Legal Business

Jacobs frontrunner for next Linklaters senior partner

Slaughters’ senior partner race also underway

‘There’s no-one else,’ mused one ex-Linklaters partner. ‘If Charlie Jacobs isn’t the next senior partner at Linklaters, it would be a bigger upset than UKIP winning the next general election. If I was Ladbrokes, I’d give better odds for Farage for PM than any of Charlie’s rivals at Linklaters.’

Linklaters’ partners are buoyant over the prospect of their big-ticket deal man taking on the role of senior partner when Robert Elliott finishes a five-year term on 30 September 2016. Having joined the Magic Circle firm 25 years ago as an articled clerk, Jacobs has wide support and is enjoying the return to form of the firm’s corporate group. ‘He’s a popular guy and a figurehead for the firm globally,’ says one Linklaters partner. ‘Everybody wants to tie their ribbon to him as, if he does become senior partner, he decides who the next managing partner will be.’
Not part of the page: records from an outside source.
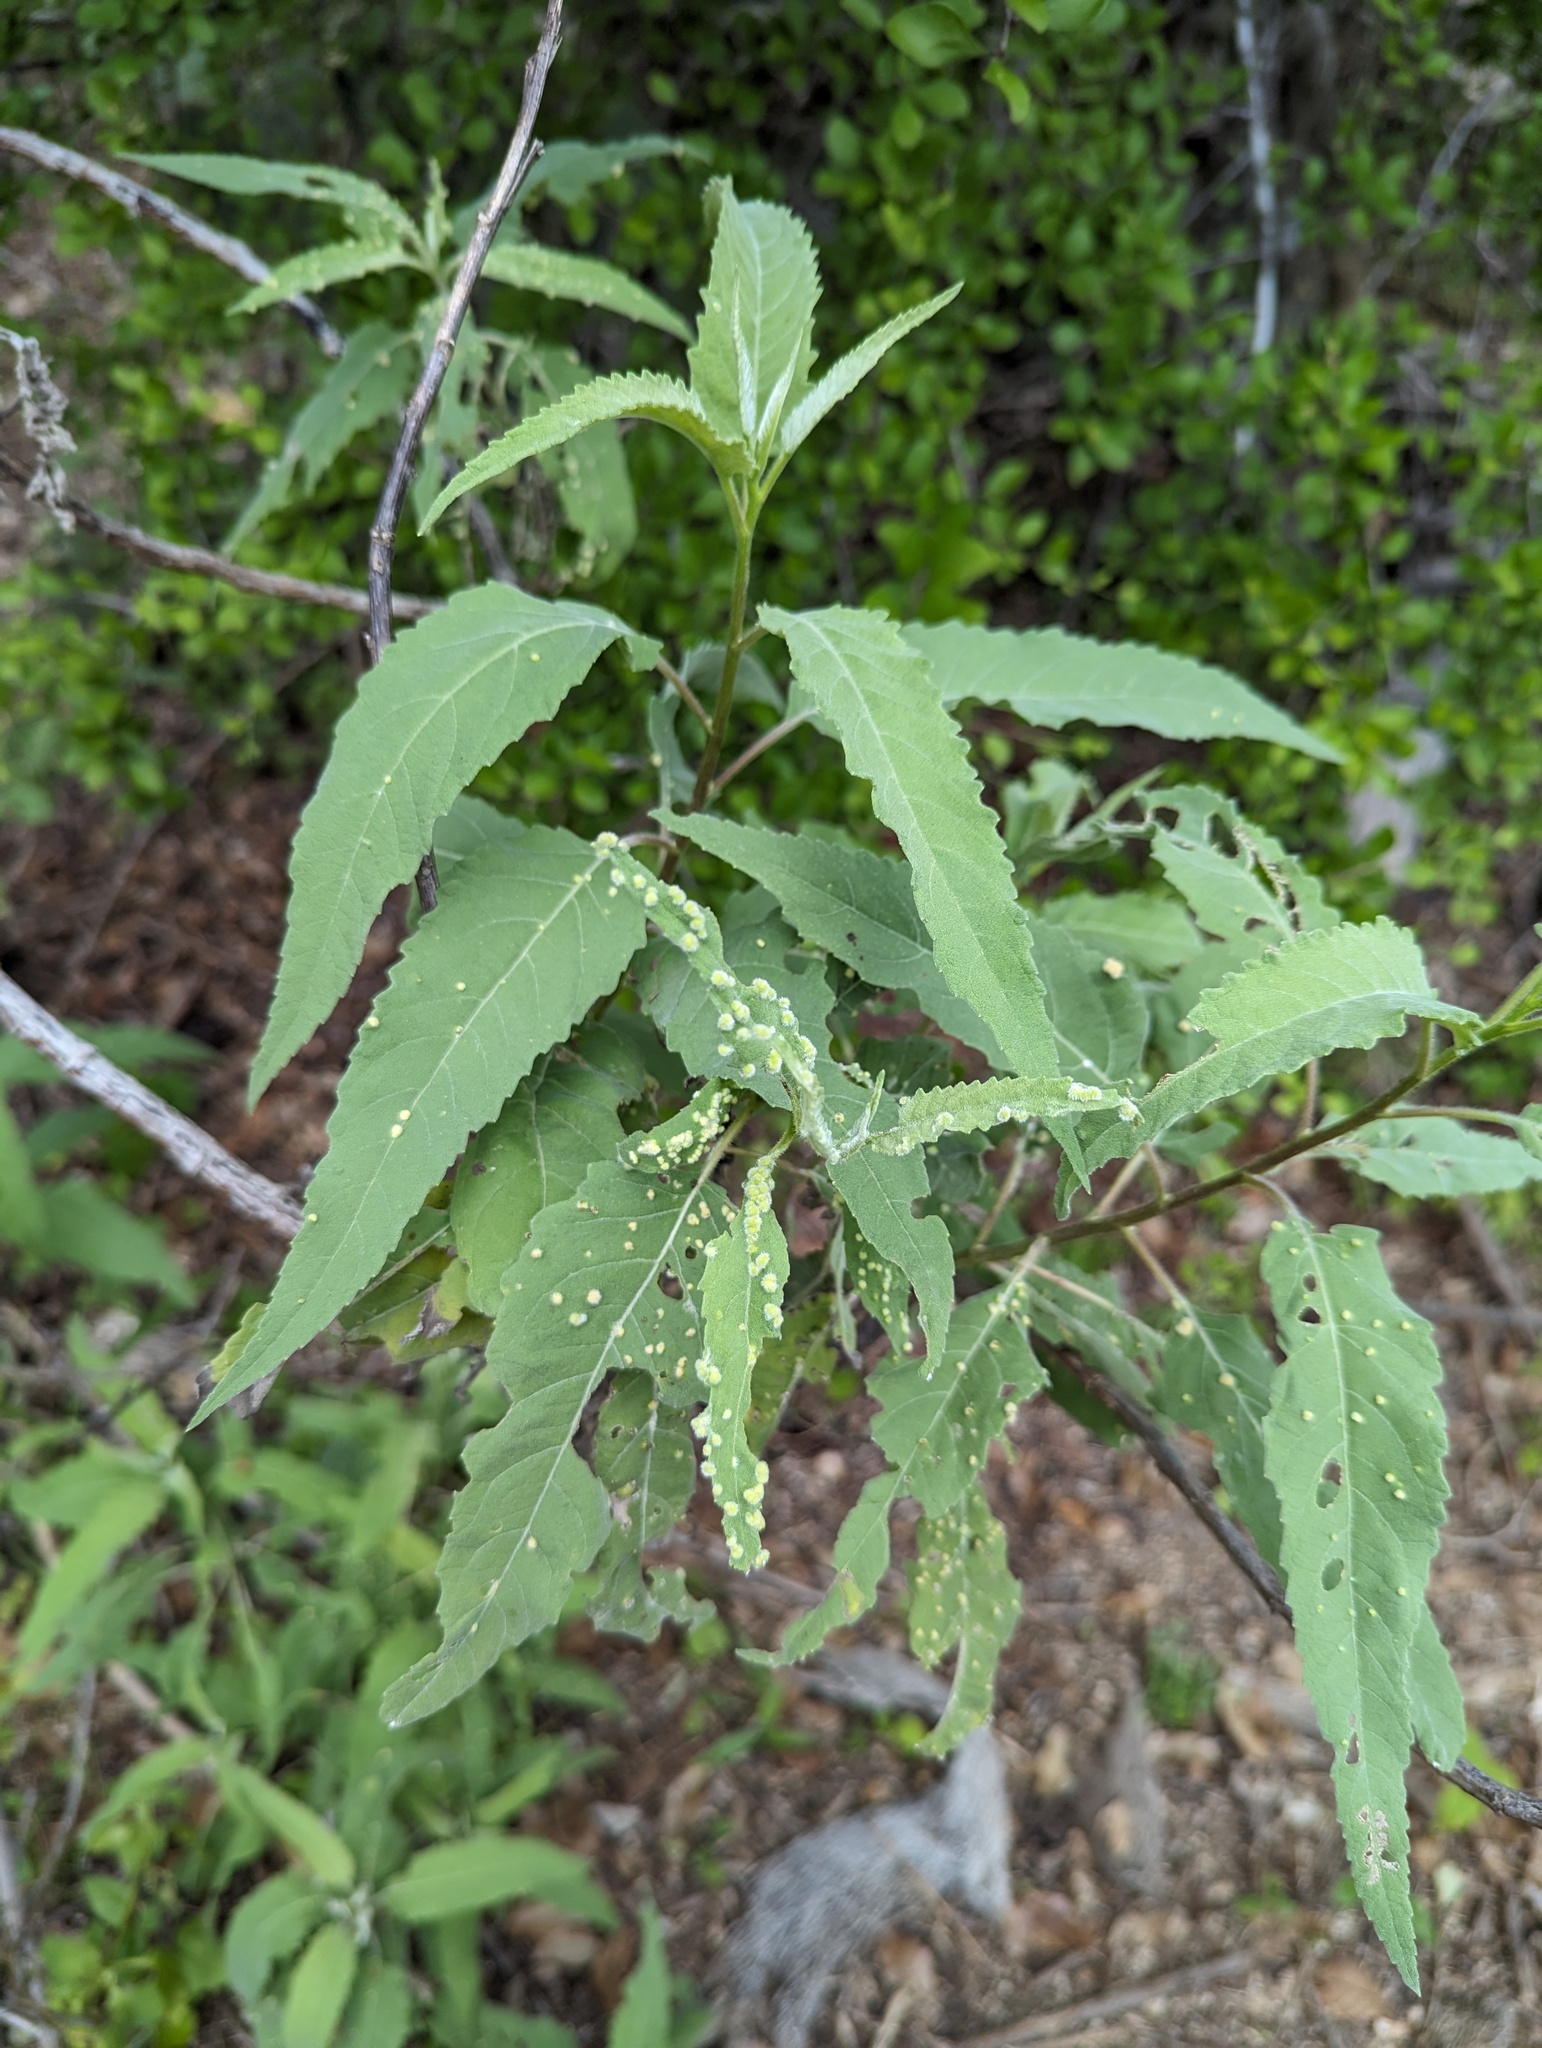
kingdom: Plantae
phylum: Tracheophyta
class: Magnoliopsida
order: Asterales
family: Asteraceae
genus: Ambrosia
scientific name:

With finance and projects chief Michael Kent and global M&A co-head Jean-Pierre Blumberg having also sounded out support for a run at the senior partner role, Jacobs is not without competition. Indeed, Jacobs was voted off the firm’s governance body he now hopes to chair in early 2012, removed from the international board in ‘dramatic style as he was blamed for the partner cull in 2011’.

‘I’d give better odds for Farage for PM than any of Charlie’s rivals at Linklaters.’

The ex-partner adds: ‘Charlie suffered from that, as it was done without a proper mandate in a way which partners were unhappy with, and has since become very astute at managing his reputation internally.’

Since then, Jacobs has avoided taking on any new management roles with the top job in mind. Viewed electable by the firm’s influential banking group, recent management appointments, such as Stuart Bedford to London head of corporate and Sarah Wiggins as global head of sectors, have been labelled by one insider as ‘moves anointed by Jacobs’ as he marches towards the senior partner role.

Linklaters is not the only Magic Circle firm with electioneering underway, as Slaughter and May’s senior partner Chris Saul confirmed to the partnership he will stand down next year. As Legal Business went to press, several names, including corporate head Andy Ryde and Nilufer von Bismarck, head of equity capital markets, were being talked of as potential contenders. A vote is expected in early 2016.